This is a contributor’s blogpost …
In the business world, your employees are your most valuable asset. They possess the skills, the culture, and the talent to create business growth. Without them, it simply can’t happen. But, at the same time, some employers have developed a different mindset when it comes to employees: Employees are dispensable and can be easily replaced, or so they think. This approach is common in the manufacture sectors and large industries, where employees are often only a number. For small and medium-sized enterprises, it’s the kind of human resource management that can permanently damage your business. There is no other way to say it: if you don’t care for your staff, they don’t care about your company. In other words, employers who value their employees tend to experience positive productivity and engagement. This leaves only one question. Namely, how do you care for your employees?
Photo courtesy of RawPixel via Pexels
#1 When was their last training?
You may sit in the manager’s chair, but your employees are the ones running the business, using their skills and experience to keep it ticking day after day. Knowing that can make one feel humble, at first. But it means that you need to keep track of your staff’s skills. When was the last time you sent them on a training course? Some companies plan regular training programs for their employees, ensuring that everyone gets to learn new skills throughout the year. While that’s a brilliant idea, it doesn’t also work well in practice. For a start, you can’t plan a training marathon for your staff, expecting them to digest a variety of skills and new methods over a few days. It’s not only incredibly dull, but it’s also impossible to apply to their everyday work. Keep the training to small, regular, digestible bites that are applicable and relevant to their tasks.

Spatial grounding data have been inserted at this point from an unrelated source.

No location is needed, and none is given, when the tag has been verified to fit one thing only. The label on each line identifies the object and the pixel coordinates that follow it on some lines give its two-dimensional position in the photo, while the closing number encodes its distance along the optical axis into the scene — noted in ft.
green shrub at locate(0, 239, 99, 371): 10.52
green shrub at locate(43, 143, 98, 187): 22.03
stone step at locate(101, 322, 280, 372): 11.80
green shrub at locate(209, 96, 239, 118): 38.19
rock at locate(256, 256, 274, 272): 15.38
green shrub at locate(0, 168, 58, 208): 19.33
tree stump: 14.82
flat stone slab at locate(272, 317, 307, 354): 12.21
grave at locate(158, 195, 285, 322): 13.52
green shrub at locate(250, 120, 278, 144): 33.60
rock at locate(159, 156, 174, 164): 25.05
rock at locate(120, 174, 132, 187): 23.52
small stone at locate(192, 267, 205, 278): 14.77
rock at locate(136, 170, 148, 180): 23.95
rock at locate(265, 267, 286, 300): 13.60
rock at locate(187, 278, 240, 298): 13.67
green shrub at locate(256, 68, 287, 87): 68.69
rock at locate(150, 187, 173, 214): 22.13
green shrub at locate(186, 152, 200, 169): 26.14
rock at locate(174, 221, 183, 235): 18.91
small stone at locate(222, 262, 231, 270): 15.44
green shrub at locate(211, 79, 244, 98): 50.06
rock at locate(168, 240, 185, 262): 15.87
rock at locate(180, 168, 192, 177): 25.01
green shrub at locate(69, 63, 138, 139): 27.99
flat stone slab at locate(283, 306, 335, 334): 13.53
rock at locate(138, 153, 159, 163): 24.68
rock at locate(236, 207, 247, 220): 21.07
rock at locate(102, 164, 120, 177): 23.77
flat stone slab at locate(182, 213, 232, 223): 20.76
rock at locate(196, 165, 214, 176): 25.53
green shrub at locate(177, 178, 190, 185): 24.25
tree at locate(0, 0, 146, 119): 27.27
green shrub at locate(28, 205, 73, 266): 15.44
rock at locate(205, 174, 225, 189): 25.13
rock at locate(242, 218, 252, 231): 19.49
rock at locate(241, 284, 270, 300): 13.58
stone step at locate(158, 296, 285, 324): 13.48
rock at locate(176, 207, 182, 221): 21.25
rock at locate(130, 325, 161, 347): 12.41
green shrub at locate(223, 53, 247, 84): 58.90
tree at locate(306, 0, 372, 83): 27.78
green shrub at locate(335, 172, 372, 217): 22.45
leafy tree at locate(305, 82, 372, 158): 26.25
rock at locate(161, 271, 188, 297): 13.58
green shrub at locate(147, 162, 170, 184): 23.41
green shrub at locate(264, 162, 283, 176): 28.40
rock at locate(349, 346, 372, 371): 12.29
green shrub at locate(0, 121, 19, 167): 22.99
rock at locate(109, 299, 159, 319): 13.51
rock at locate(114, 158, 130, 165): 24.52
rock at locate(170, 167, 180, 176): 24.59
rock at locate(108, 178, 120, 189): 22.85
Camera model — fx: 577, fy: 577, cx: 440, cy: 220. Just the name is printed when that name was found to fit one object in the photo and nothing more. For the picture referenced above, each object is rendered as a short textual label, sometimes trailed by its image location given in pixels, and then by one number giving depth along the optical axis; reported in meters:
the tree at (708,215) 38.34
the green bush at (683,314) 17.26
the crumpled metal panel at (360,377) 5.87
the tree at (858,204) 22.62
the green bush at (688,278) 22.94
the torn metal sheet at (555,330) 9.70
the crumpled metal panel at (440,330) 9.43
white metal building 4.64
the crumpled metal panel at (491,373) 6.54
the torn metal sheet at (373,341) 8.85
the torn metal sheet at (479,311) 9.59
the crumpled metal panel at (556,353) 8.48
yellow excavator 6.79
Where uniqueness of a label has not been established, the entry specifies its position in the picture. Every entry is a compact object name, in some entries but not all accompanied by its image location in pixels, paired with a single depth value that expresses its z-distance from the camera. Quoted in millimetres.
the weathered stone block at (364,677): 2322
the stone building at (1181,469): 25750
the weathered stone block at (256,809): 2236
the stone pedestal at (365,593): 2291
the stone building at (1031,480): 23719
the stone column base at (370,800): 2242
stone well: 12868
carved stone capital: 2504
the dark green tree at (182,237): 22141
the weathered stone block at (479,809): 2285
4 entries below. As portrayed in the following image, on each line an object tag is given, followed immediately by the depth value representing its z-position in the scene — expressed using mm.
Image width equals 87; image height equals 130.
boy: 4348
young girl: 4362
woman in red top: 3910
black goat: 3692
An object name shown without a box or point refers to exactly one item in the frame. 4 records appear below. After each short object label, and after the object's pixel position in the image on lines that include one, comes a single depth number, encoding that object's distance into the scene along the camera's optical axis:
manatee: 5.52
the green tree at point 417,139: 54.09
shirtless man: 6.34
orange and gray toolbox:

#2 Make it easier for them to work
Dirty office, hard chairs and lack of a work/life balance. These are the most common complaints that people have about their offices. Your employees need to feel that it’s easy to work for the company. They already have enough to do with their daily tasks. Keeping the office tidy, safe and comfortable may not seem like much but it can make a significant difference, especially when it comes to sick leaves. Poorly maintained offices are stressful places that can carry germs and weaken the immune system, as health and safety consultants are quick to explain. The fewer unhealthy obstacles you put on their way, the more productive employees can be.
#3 Do you value their time?
“Can I borrow your brain for a minute?”
It’s a common question in the workplace. In fact, it’s so common that interruptions like this can now cost your staff up to 6 hours of daily productivity. Indeed, according to several studies, people spend on average 11 minutes on a project before they are interrupted. After the interruption, it can take up to 25 minutes to get back to the initial project. More importantly, frequent interruptions can cause health issues, related to stress and exhaustion. That goes without mentioning the loss of quality caused by the interruptions. In short, if you’ve let a policy of interruptions settle in your company, it’s now time to stop it and show your staff that their time is valuable.
#4 Equal treatment for everyone
Sometimes, even with the best of intentions, your employees may not receive the same treatment in the office. It can happen easily. Imagine that a new employee starts on a team where everyone knows each other very well. At lunch time, the team goes for lunch together, like they always do, except that they leave the new member of the team behind. While this is not meant to be an act of discrimination, it can be upsetting and isolating for the new employee. In some cases, an employee can even feel bullied by another member of the team, especially as most people don’t realize when they adopt an abusive behavior. Emotional abuse seems invisible, but it can leave serious damages. Consequently, it’s important that you keep your eyes open for any suspicious behavior and that you address it before it drives an employee to resign.
Photo courtesy of RawPixel via Pexels
#5 Are you approachable?
As a manager, you need to be one of the team too. It’s important that employees can approach you easily and without fear. For a start, you need to make it clear to your staff that they can talk to you. What does this mean in practice? Here’s a simple example: If you keep the door of your office shut, it’s a sign that you don’t want to be interrupted. But if the door is shut all the time, it’s an indication for your staff that you don’t want to hear anything from them. Practice keeping the door open whenever possible. As a leader, it’s essential to be able to listen to what your team has to say and to react accordingly. Some employees might have bad news – such as a client is canceling their services, for instance – but you need to make it a priority to control your reactions. Being approachable means that people can talk to you without being worried about a future punishment.
#6 What are the workplace facilities?
What are the perks of working for your company? Naturally, the coffee machine and the trendy tech matter. But you need to be realistic. People don’t stay with a company because they can get good coffee. They do because the company offers the right kind of perks for their lifestyle. There’s a growing trend in the business world, and that is remote work. Your staff wants to maintain a family life outside of work. Remote work enables them to be there for their kids throughout the day, without worrying about getting late to work. Another important perk that is making a strong appearance is the possibility to support people’s hobbies and out-of-work life, with discounts to fitness gyms or entertainment venues, for example. Why does it matter? Because it sends the right message about your company. It shows that you want your employees to keep a healthy work/life balance.
Caring for your employees is about making their work and social life easier as much as you can. Building a successful business starts with keeping your employees satisfied and healthy. It’s a human-centric approach, and it’s going to revolutionize the traditional business world, a company at a time. Make sure to follow the trend and put your employees first.